In the three-quarters of a mile approach I wouldn’t like to estimate how many thousands of birds scuttered out of the way of our dinghy, diving under our bows, walking on the waters, wings beating comically, or swimming out of reach, while overhead the air whirred with them.

Under the lee of the cliffs the projecting rock curtain cleft by the tunnel loomed ahead, echoing with the slap of the swell where the dark water swilled from side to side. Inside it was an echo chamber, eerie and mysterious as we went from light into darkness and out into light again.

We enjoyed it so much we were soon nosing round the corner to enter a narrower and darker tunnel, a cave possessed by an Atlantic seal which swam ahead of us until stopped by the solid rock wall of the island. Head and chest out of the water, it might have felt it was being cornered, so we judged it politic in our small craft to turn about and head back for the distant window of daylight.

We knew we had been in luck as we bumped back to the Mysie, for the sea was getting up and the wind increasing. So it was anchor up and westward to Harris, with a none too good weather forecast coming true as we passed the mouth of Loch Seaforth into the Sound of Scalpav, to enter the North Harbour and tie up in front of the most prosperous fishing village in the Long Island.

I was heartened by everything I saw

It was Friday night, and getting on for 9 p.m. when we anchored off Scalpay’s busy pier. Fishermen were still working on their boats as we cooked our evening meal over an hour later.

And the place was astir again on Saturday morning, long before most folks in towns have breakfast. It was a drizzly day, but the jersey-clad men didn’t seem to bother as they strode between pier and village.

Ashore, I was heartened by every-thing I saw. Lazy-beds grew oats and potatoes on the peat banks, cows were tethered and grazed safely above the rocks, there was a coming and going of lobster boats, and plenty of children talking in Gaelic as they played.

There were also the houses, many of them with well-kept gardens, and built to higher aesthetic standards than is normal in the Hebrides.

Graham asked a fisherman about the chances of getting a repair done to his self-steering gear. He directed him to the Red Cottage where he said his father might do it for him. Up there we found a young 83-year- old who took us into his well- equipped workshop where the job was quickly done amidst spinning- wheels and other items which Mr K. McLeod repairs.

I hen as soon as the repair was finished we were invited into the house for tea. It is a small world. In the house was another son who had been one of the crew of the fishing boat A’ Mhaighdean Herrich which had taken me to St Kilda in the mid ‘fifties. ” It was Roddy Cunningham’s boat.

Without him there would be no boats in Scalpay today. He is dead now, but his influence is still here. It was Roddy who showed us the way and kept the Scalpachs at sea.”

▶ RAW DATA:
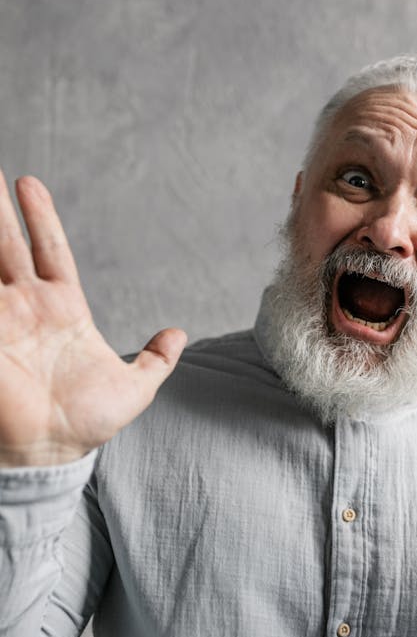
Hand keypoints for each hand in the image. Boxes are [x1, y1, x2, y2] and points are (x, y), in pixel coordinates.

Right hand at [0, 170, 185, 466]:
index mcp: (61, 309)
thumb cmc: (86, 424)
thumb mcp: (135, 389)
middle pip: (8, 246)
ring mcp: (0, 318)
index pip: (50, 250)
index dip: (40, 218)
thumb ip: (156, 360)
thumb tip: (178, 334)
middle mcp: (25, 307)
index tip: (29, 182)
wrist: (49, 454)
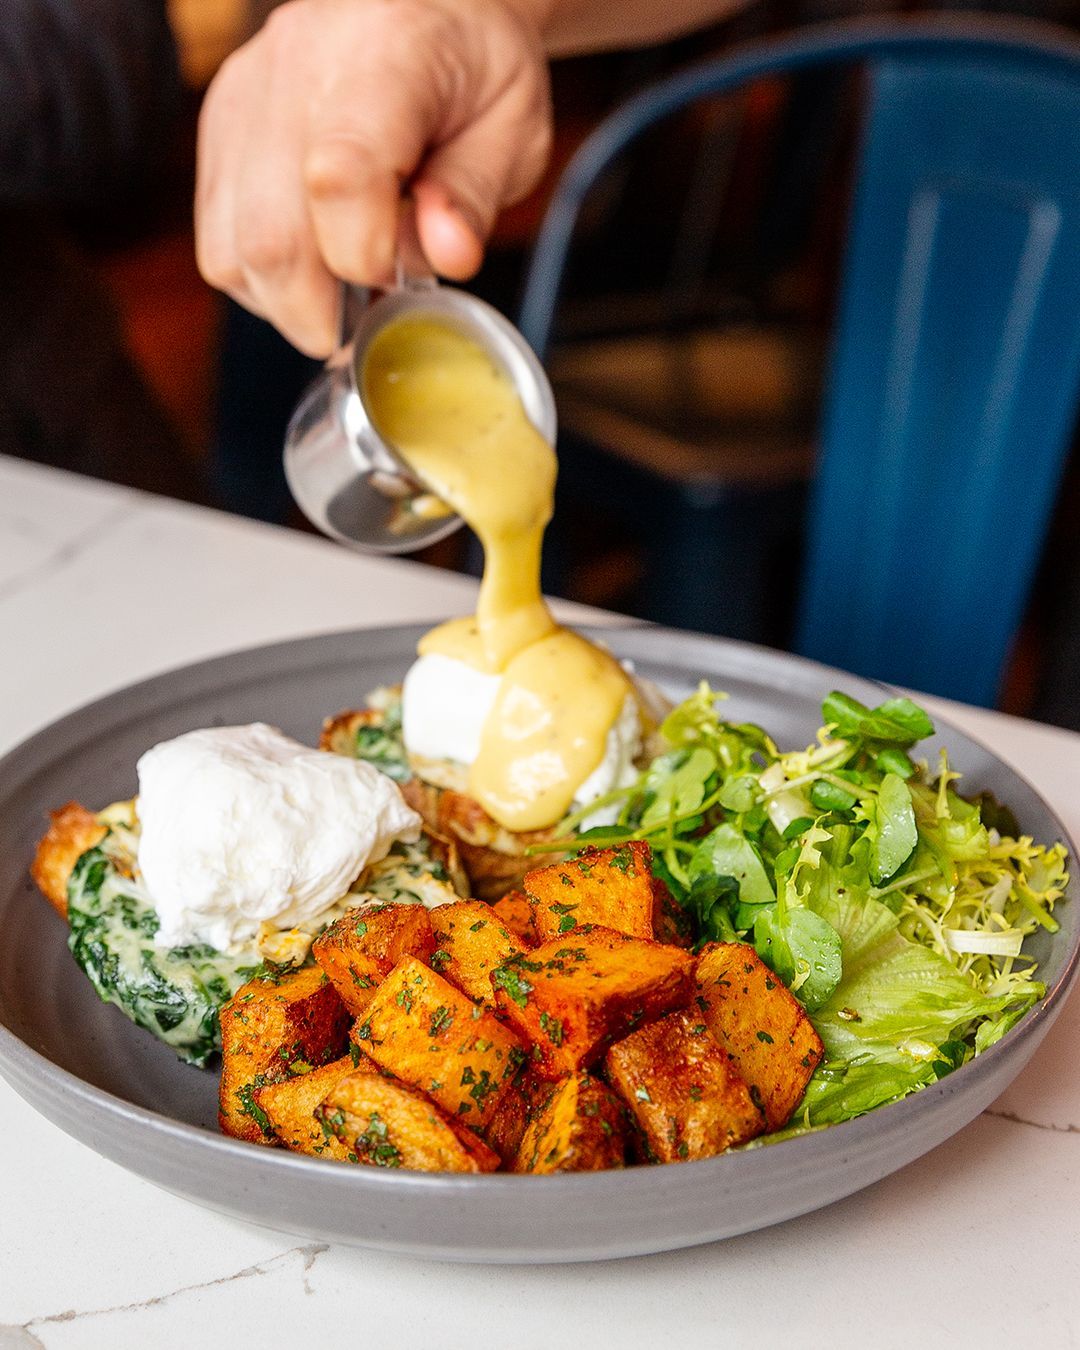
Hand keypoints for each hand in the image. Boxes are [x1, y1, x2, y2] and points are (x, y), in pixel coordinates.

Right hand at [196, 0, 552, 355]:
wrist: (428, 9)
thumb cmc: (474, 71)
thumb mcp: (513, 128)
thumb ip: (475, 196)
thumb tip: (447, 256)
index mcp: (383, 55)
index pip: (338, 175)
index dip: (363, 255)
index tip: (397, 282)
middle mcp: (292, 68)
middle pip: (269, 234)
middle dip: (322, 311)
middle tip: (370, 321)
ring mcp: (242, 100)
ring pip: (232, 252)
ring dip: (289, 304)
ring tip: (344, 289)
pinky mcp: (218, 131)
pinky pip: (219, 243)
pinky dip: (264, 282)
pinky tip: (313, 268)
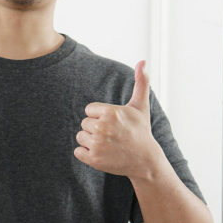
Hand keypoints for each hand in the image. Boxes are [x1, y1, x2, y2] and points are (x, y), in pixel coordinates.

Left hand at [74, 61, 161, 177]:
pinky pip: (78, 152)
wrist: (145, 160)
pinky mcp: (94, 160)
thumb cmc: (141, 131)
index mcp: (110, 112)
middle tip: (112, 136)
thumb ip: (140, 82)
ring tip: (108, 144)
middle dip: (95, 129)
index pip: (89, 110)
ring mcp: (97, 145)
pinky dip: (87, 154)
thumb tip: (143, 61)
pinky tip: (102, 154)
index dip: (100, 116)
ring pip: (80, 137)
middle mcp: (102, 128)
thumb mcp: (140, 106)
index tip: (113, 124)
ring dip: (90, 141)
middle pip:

▶ WORK TO COMPLETE:
A) Name every person identified by name in the account of the boat trip to Scalpay.
B) Pick up the account of the boat trip to Scalpay after its final sentence and keep it going.

▶ RESULTS OF THE TASKS:
A) Graham, Mr K. McLeod, Roddy Cunningham

B)
His father took up the tale. ” I was a fisherman myself, and happy as a seagull until I took thrombosis at 52, so I became a handyman. You know at the end of the war we had only four felt roofs in Scalpay. All the others were thatched. We had no roads.

“But in the days of sail there were live herring-curing stations here. You can see the remains of them vet. We were getting down, but look at the prosperity that’s here now, because the fishing was good after the war and the young men put their backs into it.”

Graham was impressed by the quality of the fishing boats and their smart trim. Of the fleet of a dozen ring-netters, half were built without financial help from outside. The remainder carried some Highlands and Islands Development Board investment.

The inshore men had their own lobster pond, and when I heard there were a hundred children in the primary school I was delighted, since the total influence here is Gaelic.

The bad time had been 1973-74, I gathered, with low prices and high fuel costs, but with prawns at £18 a stone nobody was complaining now. Out of a total population of about 450, 60 per cent, get a livelihood from fishing, hence the self- confidence of this community, who have sons in the Merchant Navy as well as in their home-based coasters.

We rolled and pitched against the south-wester

It was to North Uist we set sail til late afternoon in the face of a bad weather forecast, realised all too soon when we turned out of our snug harbour into a gurly sea and rising wind and driving rain. Time to take a pill, and follow it with another as we rolled and pitched against the south-wester. I didn’t feel unwell, but took Graham’s advice when he suggested a stretch out on the bunk, as lain was already doing since he was feeling slightly uneasy.

Graham was happy up there, navigating the boat through the rough sea in lowering mist and rain for four hours or so to hit the narrow entrance of Loch Eport, lower speed and turn east through rocky jaws. There was nothing snug about the bay called Bagh a’ Bhiorain where Graham let go the anchor, but he tested it thoroughly and pronounced it safe for the night however much wind and rough sea might tug.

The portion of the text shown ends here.